───── RECORDS TO USE

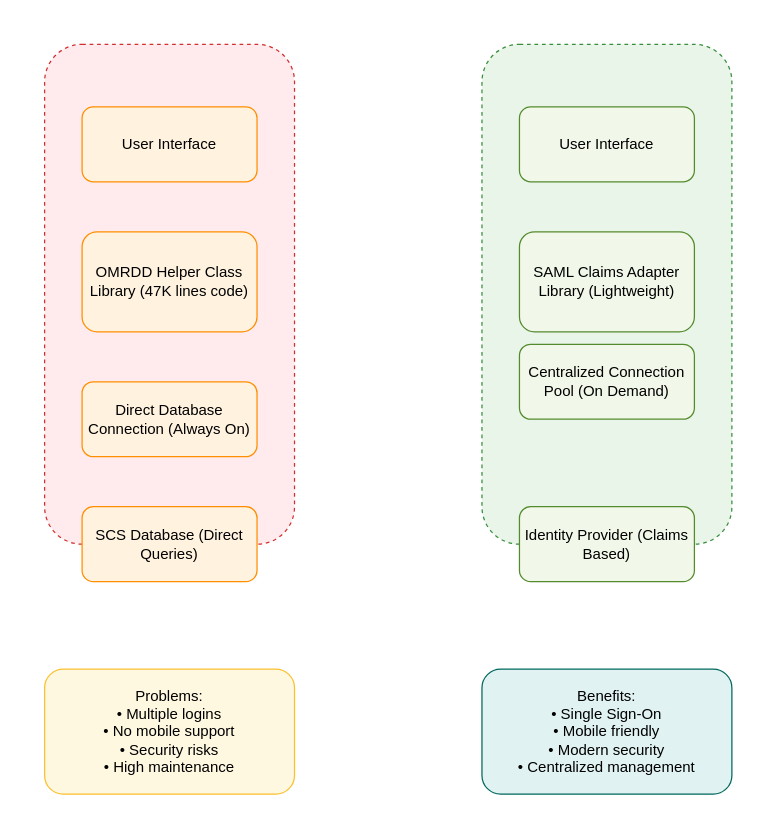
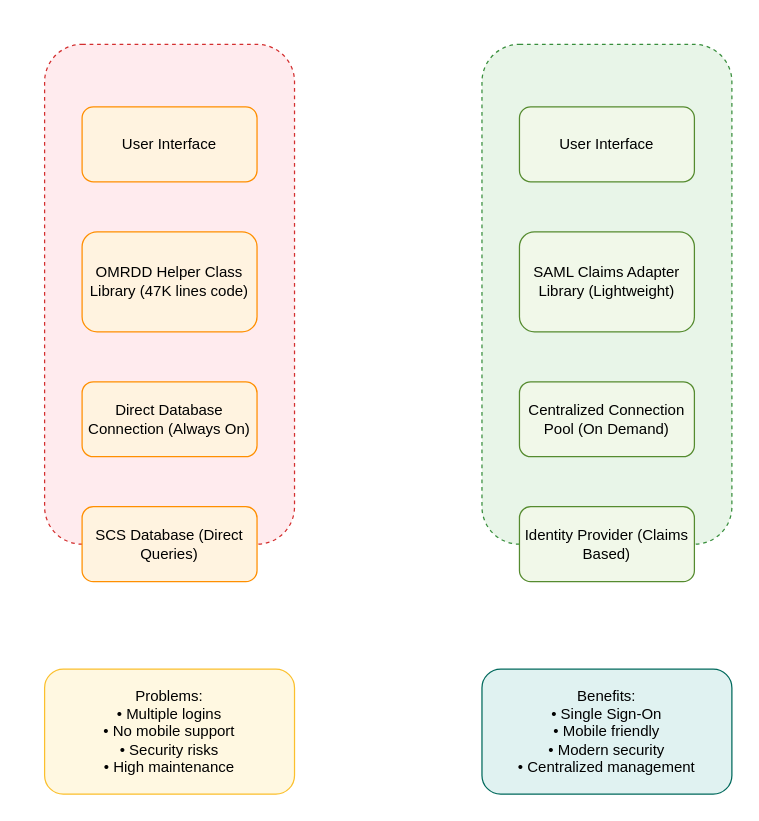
  <mxCell id="0" />
  <mxCell id="1" parent="0" />
  <mxCell id="2" value="BEFORE (Legacy App)" style="rounded=1;whiteSpace=wrap;html=1;fillColor=#ffebee;strokeColor=#d32f2f;dashed=1;" vertex="1" parent="1"><mxGeometry x="20" y="20" width="200" height="400" as="geometry" /></mxCell>
  <mxCell id="3" value="User Interface" style="rounded=1;whiteSpace=wrap;html=1;fillColor=#fff3e0;strokeColor=#ff8f00;" vertex="1" parent="1"><mxGeometry x="50" y="70" width="140" height="60" as="geometry" /></mxCell>
  <mxCell id="4" value="OMRDD Helper Class Library (47K lines code)" style="rounded=1;whiteSpace=wrap;html=1;fillColor=#fff3e0;strokeColor=#ff8f00;" vertex="1" parent="1"><mxGeometry x="50" y="170" width="140" height="80" as="geometry" /></mxCell>
  <mxCell id="5" value="Direct Database Connection (Always On)" style="rounded=1;whiteSpace=wrap;html=1;fillColor=#fff3e0;strokeColor=#ff8f00;" vertex="1" parent="1"><mxGeometry x="50" y="290" width="140" height="60" as="geometry" /></mxCell>
  <mxCell id="6" value="SCS Database (Direct Queries)" style="rounded=1;whiteSpace=wrap;html=1;fillColor=#fff3e0;strokeColor=#ff8f00;" vertex="1" parent="1"><mxGeometry x="50" y="390" width="140" height="60" as="geometry" /></mxCell>
  <mxCell id="7" value="AFTER (Modernized App)" style="rounded=1;whiteSpace=wrap;html=1;fillColor=#e8f5e8;strokeColor=#388e3c;dashed=1;" vertex="1" parent="1"><mxGeometry x="370" y="20" width="200" height="400" as="geometry" /></mxCell>
  <mxCell id="8" value="User Interface" style="rounded=1;whiteSpace=wrap;html=1;fillColor=#f1f8e9;strokeColor=#558b2f;" vertex="1" parent="1"><mxGeometry x="400" y="70" width="140" height="60" as="geometry" /></mxCell>
  <mxCell id="9" value="SAML Claims Adapter Library (Lightweight)" style="rounded=1;whiteSpace=wrap;html=1;fillColor=#f1f8e9;strokeColor=#558b2f;" vertex="1" parent="1"><mxGeometry x="400" y="170" width="140" height="80" as="geometry" /></mxCell>
- <mxCell id="10" value="Centralized Connection Pool (On Demand)" style="rounded=1;whiteSpace=wrap;html=1;fillColor=#f1f8e9;strokeColor=#558b2f;" vertex="1" parent="1"><mxGeometry x="400" y="260" width="140" height="60" as="geometry" /></mxCell>
+ <mxCell id="10" value="Centralized Connection Pool (On Demand)" style="rounded=1;whiteSpace=wrap;html=1;fillColor=#f1f8e9;strokeColor=#558b2f;" vertex="1" parent="1"><mxGeometry x="400" y="290" width="140" height="60" as="geometry" /></mxCell>
  <mxCell id="11" value="Identity Provider (Claims Based)" style="rounded=1;whiteSpace=wrap;html=1;fillColor=#f1f8e9;strokeColor=#558b2f;" vertex="1" parent="1"><mxGeometry x="400" y="390" width="140" height="60" as="geometry" /></mxCell>
  <mxCell id="12" value="Problems:&#10;• Multiple logins&#10;• No mobile support&#10;• Security risks&#10;• High maintenance" style="rounded=1;whiteSpace=wrap;html=1;fillColor=#fff8e1;strokeColor=#fbc02d;" vertex="1" parent="1"><mxGeometry x="20" y="520" width="200" height="100" as="geometry" /></mxCell>
  <mxCell id="13" value="Benefits:&#10;• Single Sign-On&#10;• Mobile friendly&#10;• Modern security&#10;• Centralized management" style="rounded=1;whiteSpace=wrap;html=1;fillColor=#e0f2f1;strokeColor=#00695c;" vertex="1" parent="1"><mxGeometry x="370" y="520" width="200" height="100" as="geometry" /></mxCell>
  <mxCell id="14" style="edgeStyle=orthogonalEdgeStyle;rounded=0;orthogonalLoop=1;jettySize=auto;html=1;" edge="1" parent="1" source="3" target="4" />
  <mxCell id="15" style="edgeStyle=orthogonalEdgeStyle;rounded=0;orthogonalLoop=1;jettySize=auto;html=1;" edge="1" parent="1" source="5" target="6" />
  <mxCell id="16" style="edgeStyle=orthogonalEdgeStyle;rounded=0;orthogonalLoop=1;jettySize=auto;html=1;" edge="1" parent="1" source="8" target="9" />
  <mxCell id="17" style="edgeStyle=orthogonalEdgeStyle;rounded=0;orthogonalLoop=1;jettySize=auto;html=1;" edge="1" parent="1" source="9" target="10" />
  <mxCell id="18" style="edgeStyle=orthogonalEdgeStyle;rounded=0;orthogonalLoop=1;jettySize=auto;html=1;dashed=1;" edge="1" parent="1" source="2" target="7" />
  <mxCell id="19" style="edgeStyle=orthogonalEdgeStyle;rounded=0;orthogonalLoop=1;jettySize=auto;html=1;" edge="1" parent="1" source="2" target="12" />
  <mxCell id="20" style="edgeStyle=orthogonalEdgeStyle;rounded=0;orthogonalLoop=1;jettySize=auto;html=1;" edge="1" parent="1" source="7" target="13" />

──────────

### AIM OF THE TASK
Put every line of the records above into a JSON list of strings, one string per line, omitting blank lines. Leave the pictures out of the list.

### RESULT OF THIS EXERCISE
[
  "  <mxCell id=\"0\" />",
  "  <mxCell id=\"1\" parent=\"0\" />",
  "  <mxCell id=\"2\" value=\"BEFORE (Legacy App)\" style=\"rounded=1;whiteSpace=wrap;html=1;fillColor=#ffebee;strokeColor=#d32f2f;dashed=1;\" vertex=\"1\" parent=\"1\"><mxGeometry x=\"20\" y=\"20\" width=\"200\" height=\"400\" as=\"geometry\" /></mxCell>",
  "  <mxCell id=\"3\" value=\"User Interface\" style=\"rounded=1;whiteSpace=wrap;html=1;fillColor=#fff3e0;strokeColor=#ff8f00;\" vertex=\"1\" parent=\"1\"><mxGeometry x=\"50\" y=\"70\" width=\"140\" height=\"60\" as=\"geometry\" /></mxCell>",
  "  <mxCell id=\"4\" value=\"OMRDD Helper Class Library (47K lines code)\" style=\"rounded=1;whiteSpace=wrap;html=1;fillColor=#fff3e0;strokeColor=#ff8f00;\" vertex=\"1\" parent=\"1\"><mxGeometry x=\"50\" y=\"170\" width=\"140\" height=\"80\" as=\"geometry\" /></mxCell>",
  "  <mxCell id=\"5\" value=\"Direct Database Connection (Always On)\" style=\"rounded=1;whiteSpace=wrap;html=1;fillColor=#fff3e0;strokeColor=#ff8f00;\" vertex=\"1\" parent=\"1\"><mxGeometry x=\"50\" y=\"290\" width=\"140\" height=\"60\" as=\"geometry\" /></mxCell>",
  "  <mxCell id=\"6\" value=\"SCS Database (Direct Queries)\" style=\"rounded=1;whiteSpace=wrap;html=1;fillColor=#fff3e0;strokeColor=#ff8f00;\" vertex=\"1\" parent=\"1\"><mxGeometry x=\"50\" y=\"390\" width=\"140\" height=\"60\" as=\"geometry\" /></mxCell>",
  "  <mxCell id=\"7\" value=\"AFTER (Modernized App)\" style=\"rounded=1;whiteSpace=wrap;html=1;fillColor=#e8f5e8;strokeColor=#388e3c;dashed=1;\" vertex=\"1\" parent=\"1\"><mxGeometry x=\"370\" y=\"20\" width=\"200\" height=\"400\" as=\"geometry\" /></mxCell>",
  "  <mxCell id=\"8\" value=\"User Interface\" style=\"rounded=1;whiteSpace=wrap;html=1;fillColor=#f1f8e9;strokeColor=#558b2f;\" vertex=\"1\" parent=\"1\"><mxGeometry x=\"400\" y=\"70\" width=\"140\" height=\"60\" as=\"geometry\" /></mxCell>",
  "  <mxCell id=\"9\" value=\"SAML Claims Adapter Library (Lightweight)\" style=\"rounded=1;whiteSpace=wrap;html=1;fillColor=#f1f8e9;strokeColor=#558b2f;\" vertex=\"1\" parent=\"1\"><mxGeometry x=\"400\" y=\"170\" width=\"140\" height=\"80\" as=\"geometry\" /></mxCell>",
  "- <mxCell id=\"10\" value=\"Centralized Connection Pool (On Demand)\" style=\"rounded=1;whiteSpace=wrap;html=1;fillColor=#f1f8e9;strokeColor=#558b2f;\" vertex=\"1\" parent=\"1\"><mxGeometry x=\"400\" y=\"260\" width=\"140\" height=\"60\" as=\"geometry\" /></mxCell>",
  "+ <mxCell id=\"10\" value=\"Centralized Connection Pool (On Demand)\" style=\"rounded=1;whiteSpace=wrap;html=1;fillColor=#f1f8e9;strokeColor=#558b2f;\" vertex=\"1\" parent=\"1\"><mxGeometry x=\"400\" y=\"290\" width=\"140\" height=\"60\" as=\"geometry\" /></mxCell>",
  "  <mxCell id=\"11\" value=\"Identity Provider (Claims Based)\" style=\"rounded=1;whiteSpace=wrap;html=1;fillColor=#f1f8e9;strokeColor=#558b2f;\" vertex=\"1\" parent=\"1\"><mxGeometry x=\"400\" y=\"390\" width=\"140\" height=\"60\" as=\"geometry\" /></mxCell>",
  "  <mxCell id=\"12\" value=\"Problems:&#10;• Multiple logins&#10;• No mobile support&#10;• Security risks&#10;• High maintenance\" style=\"rounded=1;whiteSpace=wrap;html=1;fillColor=#fff8e1;strokeColor=#fbc02d;\" vertex=\"1\" parent=\"1\"><mxGeometry x=\"20\" y=\"520\" width=\"200\" height=\"100\" as=\"geometry\" /></mxCell>",
  "  <mxCell id=\"13\" value=\"Benefits:&#10;• Single Sign-On&#10;• Mobile friendly&#10;• Modern security&#10;• Centralized management\" style=\"rounded=1;whiteSpace=wrap;html=1;fillColor=#e0f2f1;strokeColor=#00695c;\" vertex=\"1\" parent=\"1\"><mxGeometry x=\"370\" y=\"520\" width=\"200\" height=\"100\" as=\"geometry\" /></mxCell>",
  "  <mxCell id=\"14\" style=\"edgeStyle=orthogonalEdgeStyle;rounded=0;orthogonalLoop=1;jettySize=auto;html=1;\" edge=\"1\" parent=\"1\" source=\"3\" target=\"4\" />",
  "  <mxCell id=\"15\" style=\"edgeStyle=orthogonalEdgeStyle;rounded=0;orthogonalLoop=1;jettySize=auto;html=1;\" edge=\"1\" parent=\"1\" source=\"5\" target=\"6\" />",
  "  <mxCell id=\"16\" style=\"edgeStyle=orthogonalEdgeStyle;rounded=0;orthogonalLoop=1;jettySize=auto;html=1;\" edge=\"1\" parent=\"1\" source=\"8\" target=\"9\" />",
  "  <mxCell id=\"17\" style=\"edgeStyle=orthogonalEdgeStyle;rounded=0;orthogonalLoop=1;jettySize=auto;html=1;\" edge=\"1\" parent=\"1\" source=\"9\" target=\"10\" />",
  "  <mxCell id=\"18\" style=\"edgeStyle=orthogonalEdgeStyle;rounded=0;orthogonalLoop=1;jettySize=auto;html=1;dashed=1;\" edge=\"1\" parent=\"1\" source=\"2\" target=\"7\" />",
  "  <mxCell id=\"19\" style=\"edgeStyle=orthogonalEdgeStyle;rounded=0;orthogonalLoop=1;jettySize=auto;html=1;\" edge=\"1\" parent=\"1\" source=\"2\" target=\"12\" />",
  "  <mxCell id=\"20\" style=\"edgeStyle=orthogonalEdgeStyle;rounded=0;orthogonalLoop=1;jettySize=auto;html=1;\" edge=\"1\" parent=\"1\" source=\"7\" target=\"13\" />"
]